(Transcribed page contents)
>>

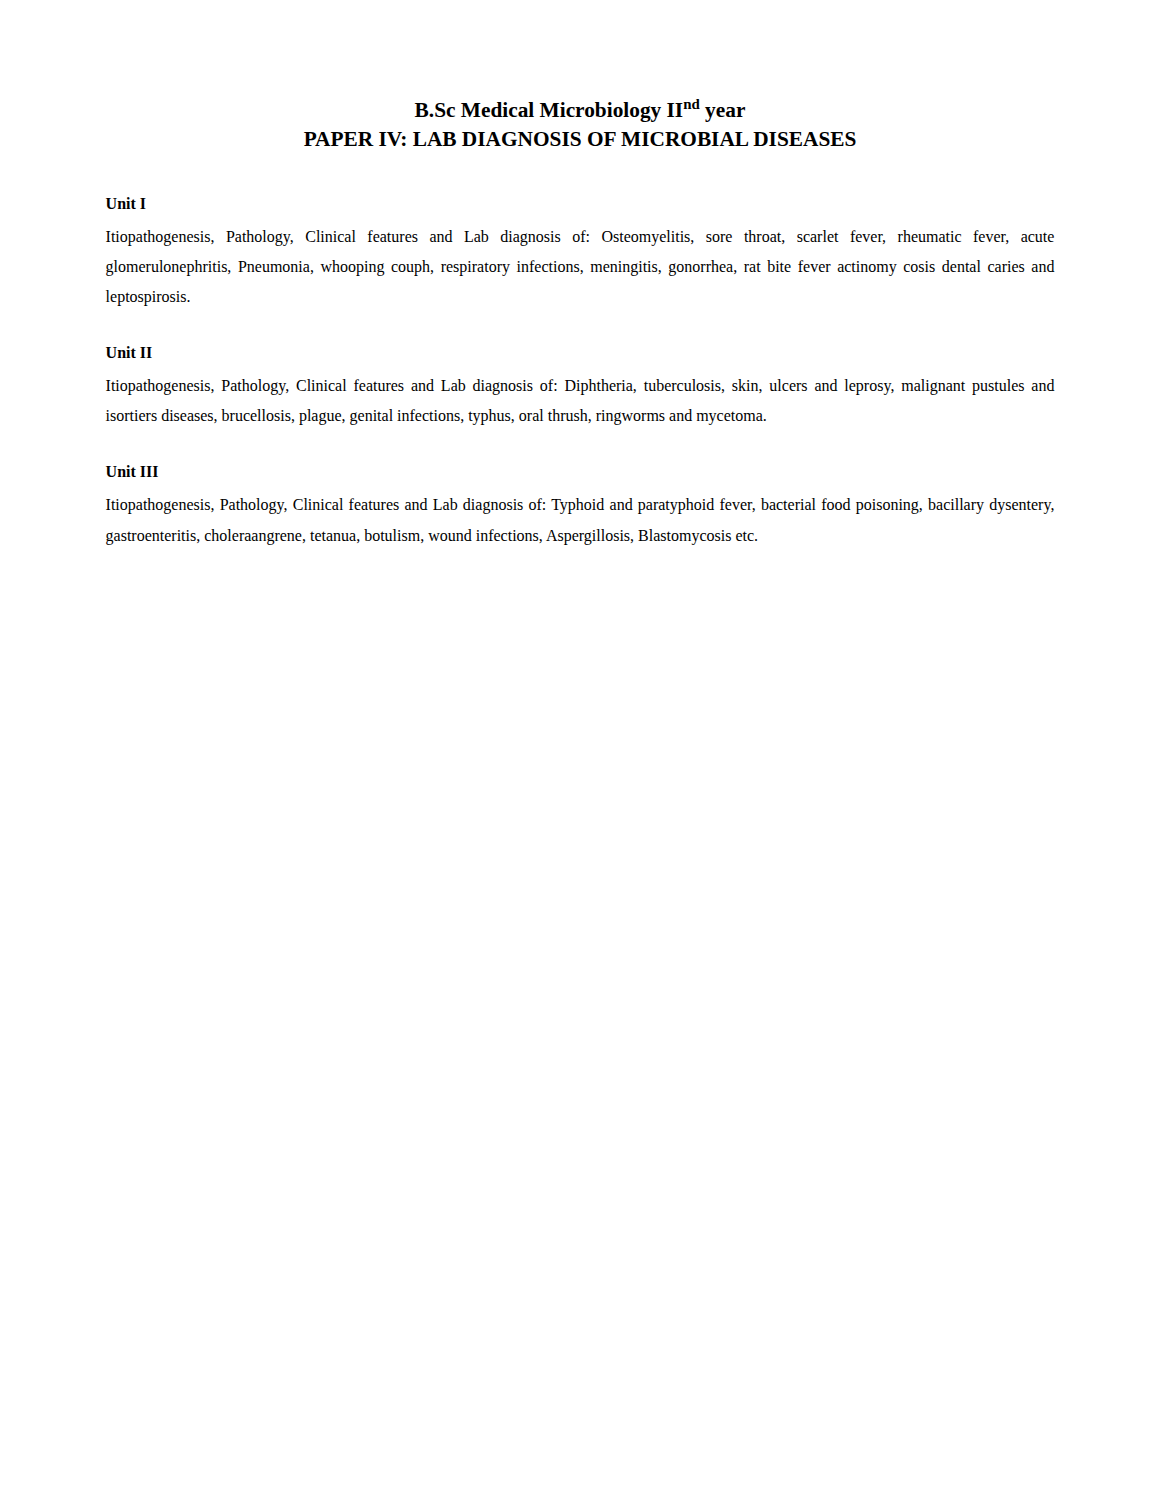B.Sc Medical Microbiology IInd year
PAPER IV: LAB DIAGNOSIS OF MICROBIAL DISEASES
Unit I
Itiopathogenesis, Pathology, Clinical features and Lab diagnosis of: Osteomyelitis, sore throat, scarlet fever, rheumatic fever, acute glomerulonephritis, Pneumonia, whooping couph, respiratory infections, meningitis, gonorrhea, rat bite fever actinomy cosis dental caries and leptospirosis.
Unit II
Itiopathogenesis, Pathology, Clinical features and Lab diagnosis of: Diphtheria, tuberculosis, skin, ulcers and leprosy, malignant pustules and isortiers diseases, brucellosis, plague, genital infections, typhus, oral thrush, ringworms and mycetoma.
Unit III
Itiopathogenesis, Pathology, Clinical features and Lab diagnosis of: Typhoid and paratyphoid fever, bacterial food poisoning, bacillary dysentery, gastroenteritis, choleraangrene, tetanua, botulism, wound infections, Aspergillosis, Blastomycosis etc.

<<

**REQUIREMENT:** The data above must be reproduced exactly, without any of its pictures.

**SOLUTION TO THE PROBLEM:**
B.Sc Medical Microbiology IInd year
PAPER IV: LAB DIAGNOSIS OF MICROBIAL DISEASES
Unit I
Itiopathogenesis, Pathology, Clinical features and Lab diagnosis of: Osteomyelitis, sore throat, scarlet fever, rheumatic fever, acute glomerulonephritis, Pneumonia, whooping couph, respiratory infections, meningitis, gonorrhea, rat bite fever actinomy cosis dental caries and leptospirosis.
Unit II
Itiopathogenesis, Pathology, Clinical features and Lab diagnosis of: Diphtheria, tuberculosis, skin, ulcers and leprosy, malignant pustules and isortiers diseases, brucellosis, plague, genital infections, typhus, oral thrush, ringworms and mycetoma.
Unit III
Itiopathogenesis, Pathology, Clinical features and Lab diagnosis of: Typhoid and paratyphoid fever, bacterial food poisoning, bacillary dysentery, gastroenteritis, choleraangrene, tetanua, botulism, wound infections, Aspergillosis, Blastomycosis etc.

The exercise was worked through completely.